[Stored data]

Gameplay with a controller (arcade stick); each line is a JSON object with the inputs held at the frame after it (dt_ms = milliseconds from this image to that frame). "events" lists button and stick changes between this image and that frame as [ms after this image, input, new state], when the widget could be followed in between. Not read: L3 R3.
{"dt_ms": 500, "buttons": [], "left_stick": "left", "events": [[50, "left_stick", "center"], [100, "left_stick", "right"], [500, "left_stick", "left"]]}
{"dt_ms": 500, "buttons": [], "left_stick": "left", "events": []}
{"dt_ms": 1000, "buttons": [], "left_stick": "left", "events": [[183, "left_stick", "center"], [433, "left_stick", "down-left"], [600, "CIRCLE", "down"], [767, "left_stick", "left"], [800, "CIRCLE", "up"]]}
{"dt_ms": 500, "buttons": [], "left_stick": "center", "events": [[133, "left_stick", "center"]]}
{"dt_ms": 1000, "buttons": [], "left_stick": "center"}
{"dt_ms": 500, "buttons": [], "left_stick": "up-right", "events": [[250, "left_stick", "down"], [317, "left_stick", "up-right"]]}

§ TASK BRIEF: With no words changed, transcribe the records above.

§ FINAL ANSWER:
Gameplay with a controller (arcade stick); each line is a JSON object with the inputs held at the frame after it (dt_ms = milliseconds from this image to that frame). "events" lists button and stick changes between this image and that frame as [ms after this image, input, new state], when the widget could be followed in between. Not read: L3 R3.
{"dt_ms": 500, "buttons": [], "left_stick": "left", "events": [[50, "left_stick", "center"], [100, "left_stick", "right"], [500, "left_stick", "left"]]}
{"dt_ms": 500, "buttons": [], "left_stick": "left", "events": []}
{"dt_ms": 1000, "buttons": [], "left_stick": "left", "events": [[183, "left_stick", "center"], [433, "left_stick", "down-left"], [600, "CIRCLE", "down"], [767, "left_stick", "left"], [800, "CIRCLE", "up"]]}
{"dt_ms": 500, "buttons": [], "left_stick": "center", "events": [[133, "left_stick", "center"]]}
{"dt_ms": 1000, "buttons": [], "left_stick": "center"}
{"dt_ms": 500, "buttons": [], "left_stick": "up-right", "events": [[250, "left_stick", "down"], [317, "left_stick", "up-right"]]}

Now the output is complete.